For the records that follow, return only the count of lines containing the string "scroll".

INPUT FOR THIS TASK Block Start

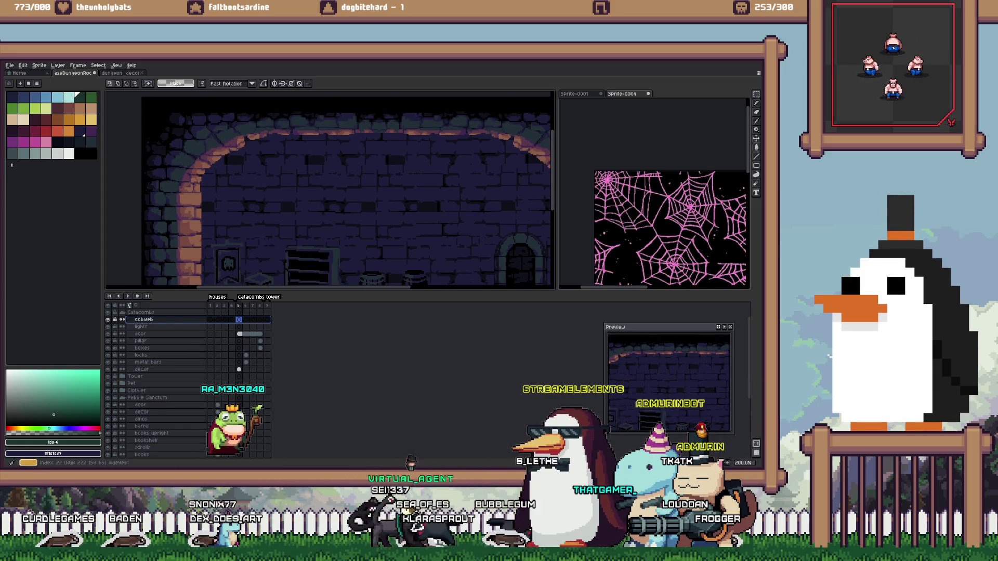
Select the Pencil at 3px and try a white strand over the arch, then undo it
key("b")
key("plus")
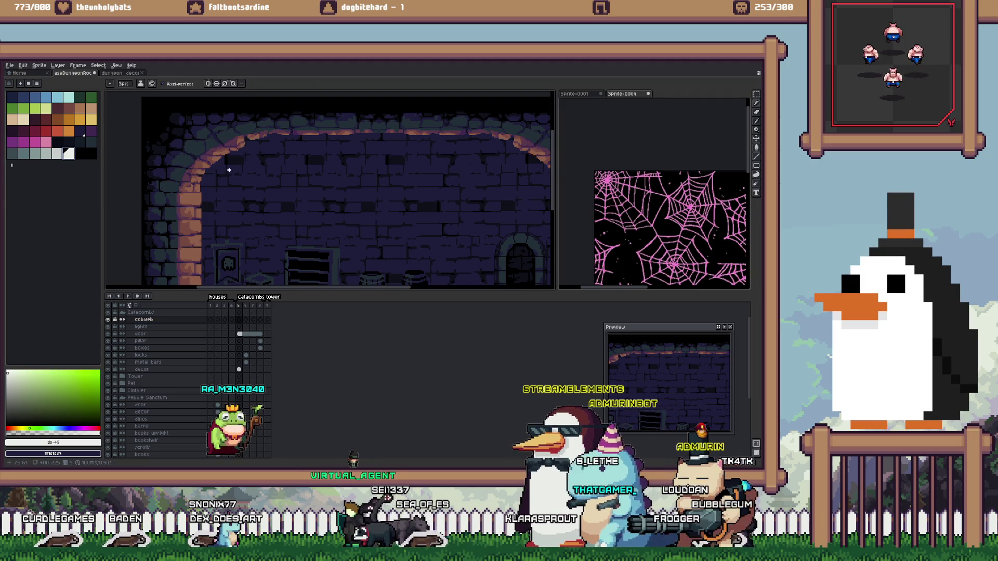
scroll(224, 165, "up", 1)
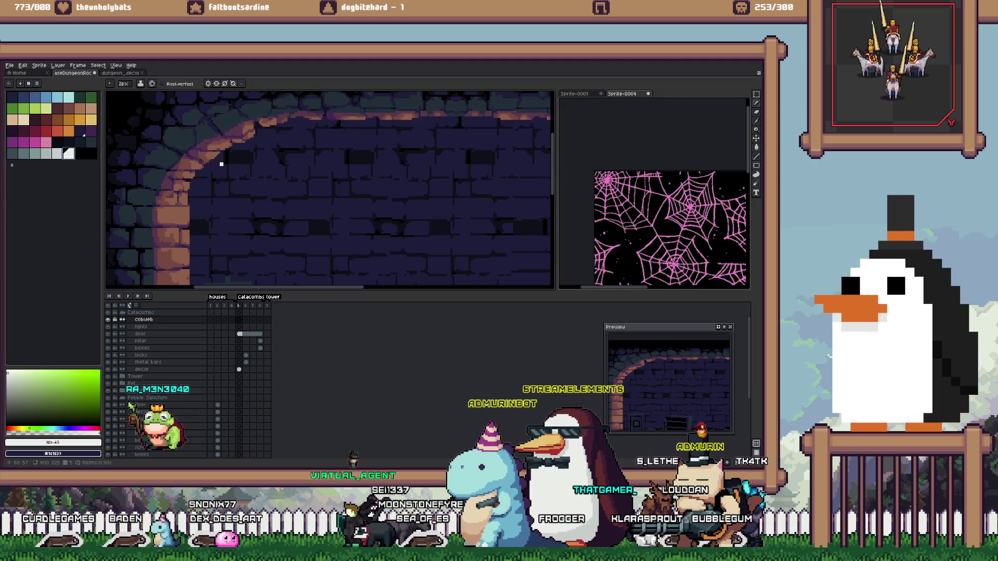
left_click_drag(256, 175, 357, 234)
key("ctrl+z")
scroll(356, 234, "up", 2)
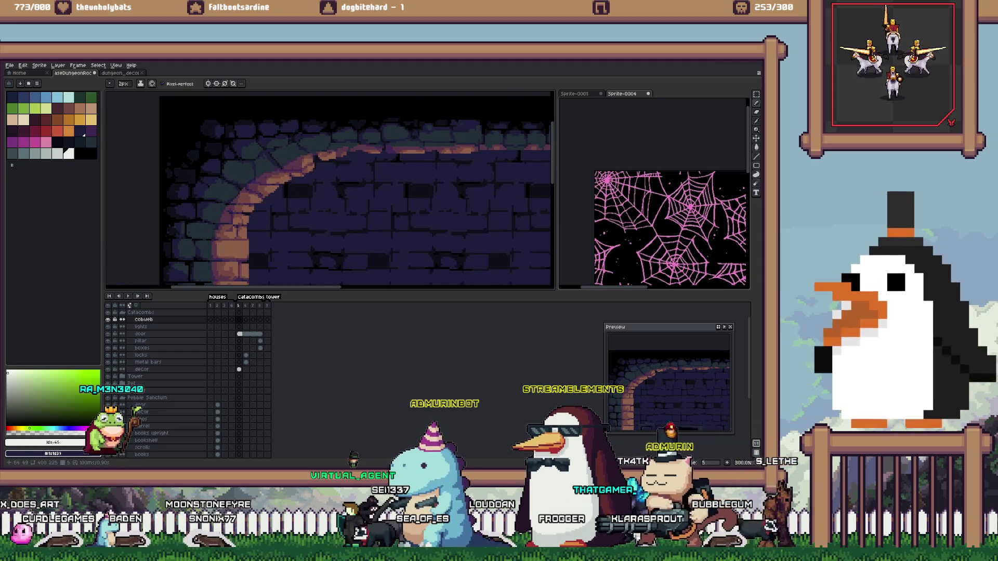
scroll(354, 192, "up", 1)
scroll(669, 224, "down", 2)
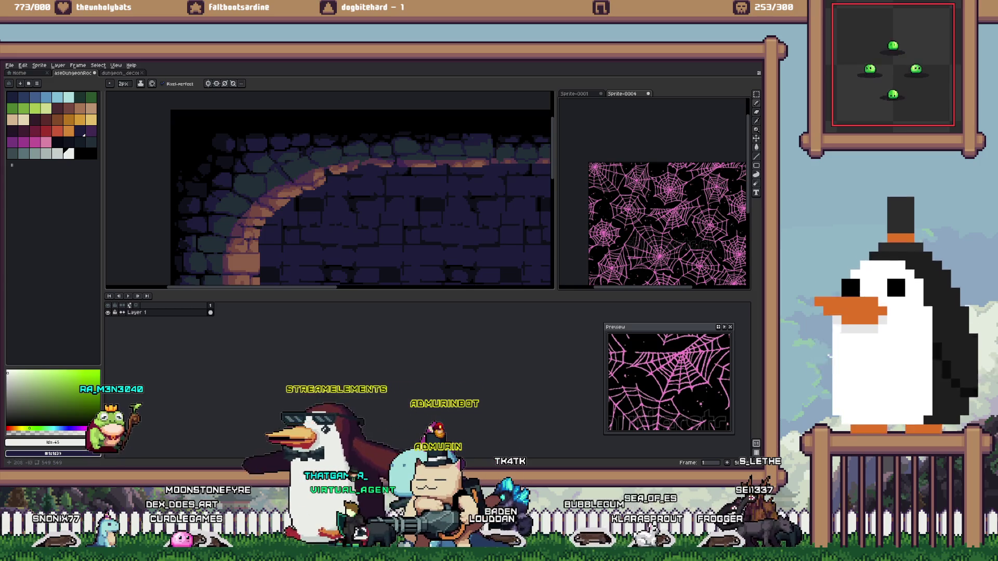
scroll(655, 194, "up", 2)
scroll(645, 183, "up", 1)
scroll(648, 183, "down", 3)
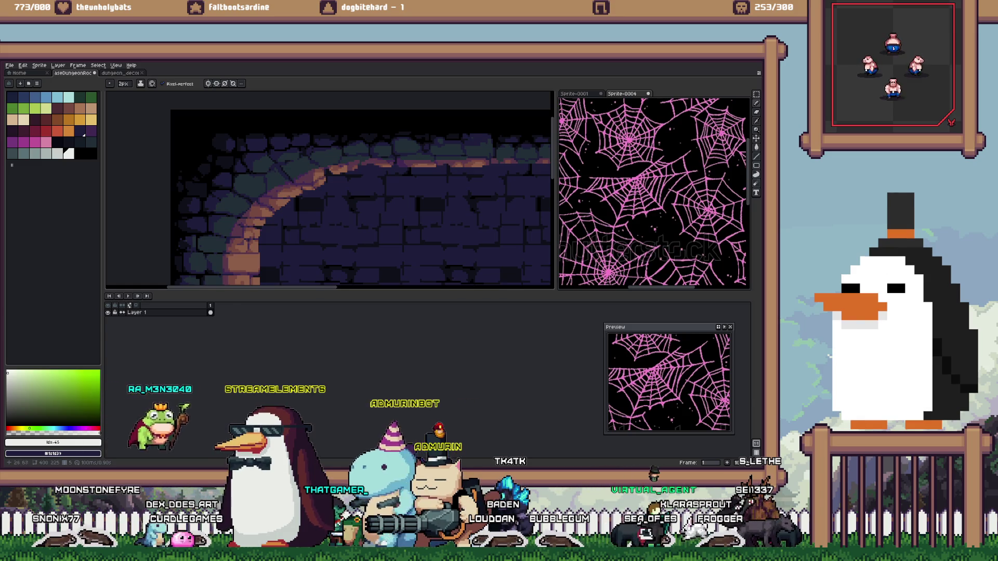
key("ctrl+Tab")
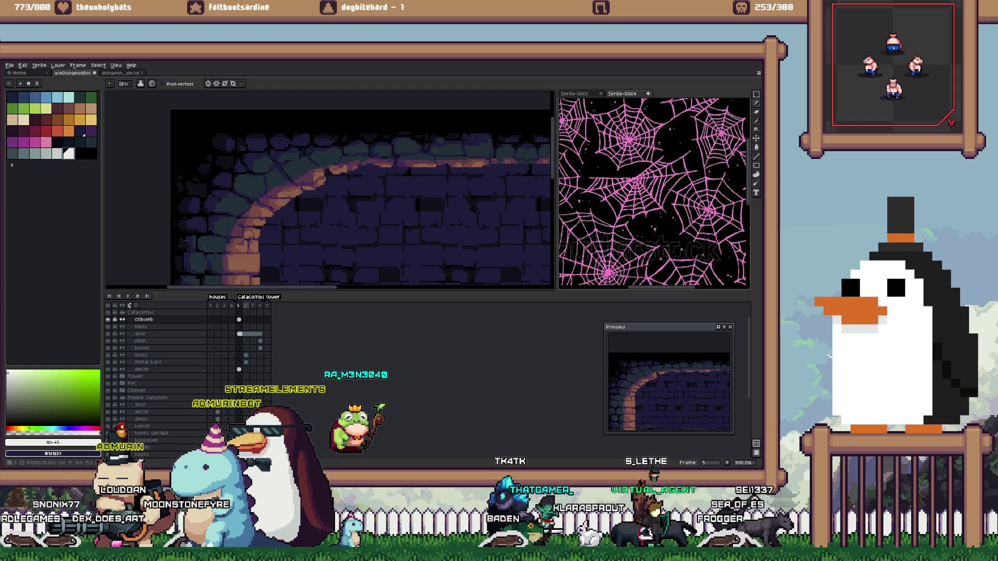
Raise the cobweb layer to the top of the stack and clear the earlier trial strands
key("m")
left_click_drag(210, 109, 373, 234)
key("ctrl+z")
key("ctrl+z")
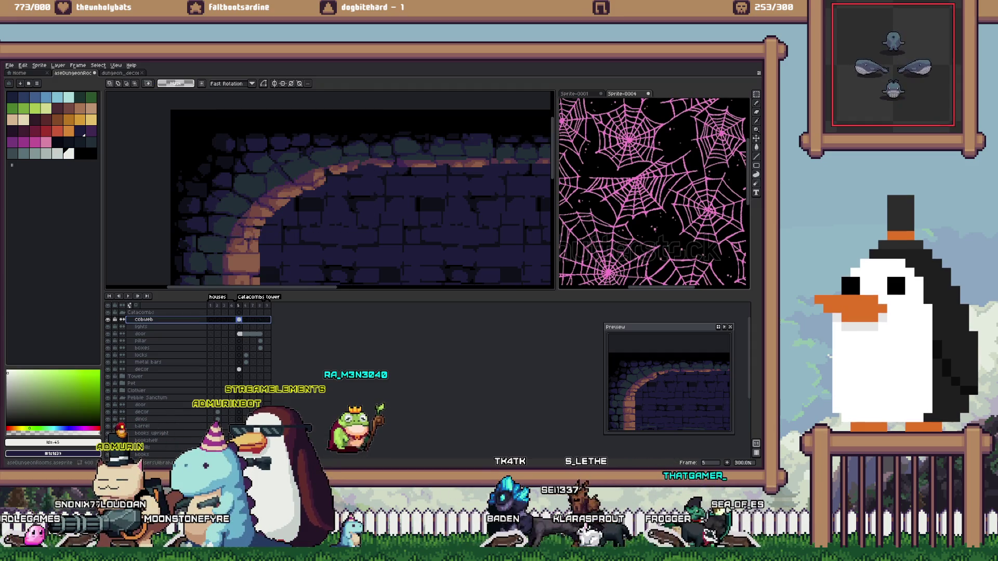
key("ctrl+z")
key("ctrl+z")
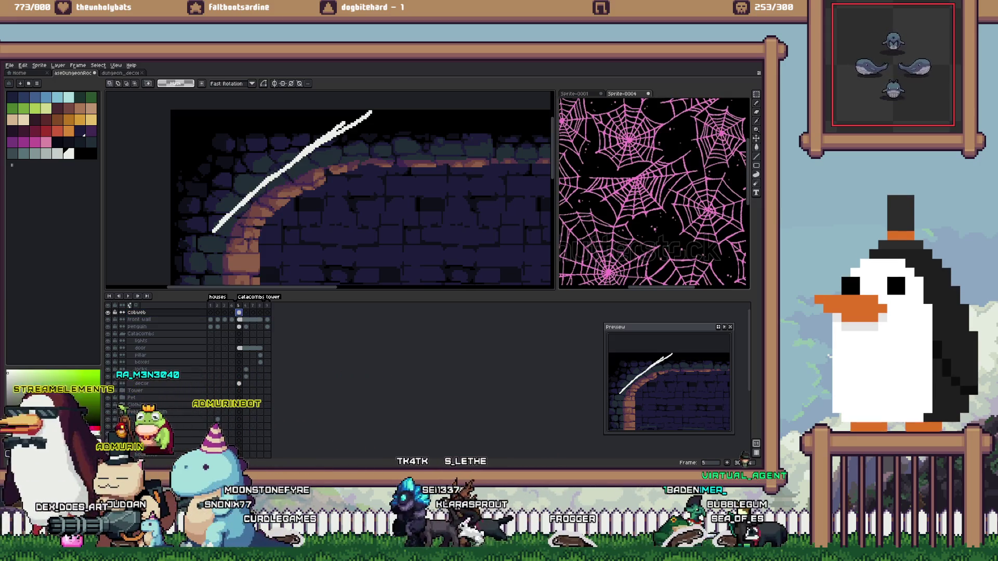
key("ctrl+z")
key("b")
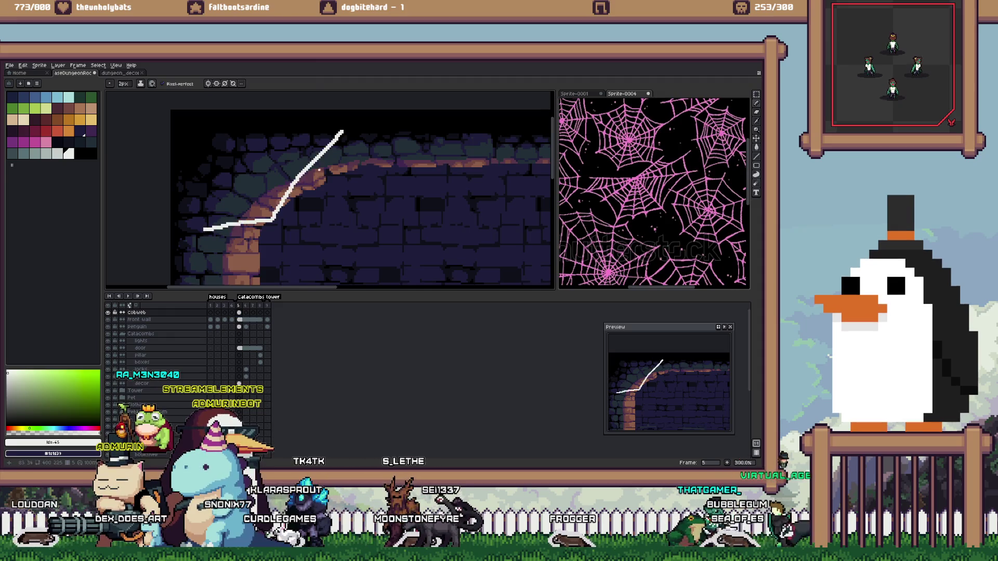
key("ctrl+z")
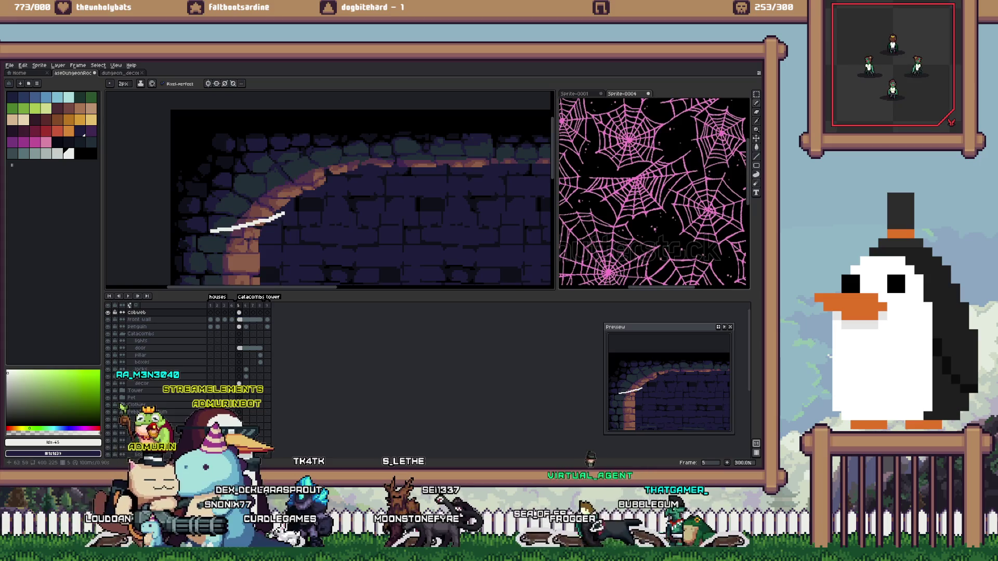
key("ctrl+z")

INPUT FOR THIS TASK Block End

■ ANSWER FOR THE TASK ■
7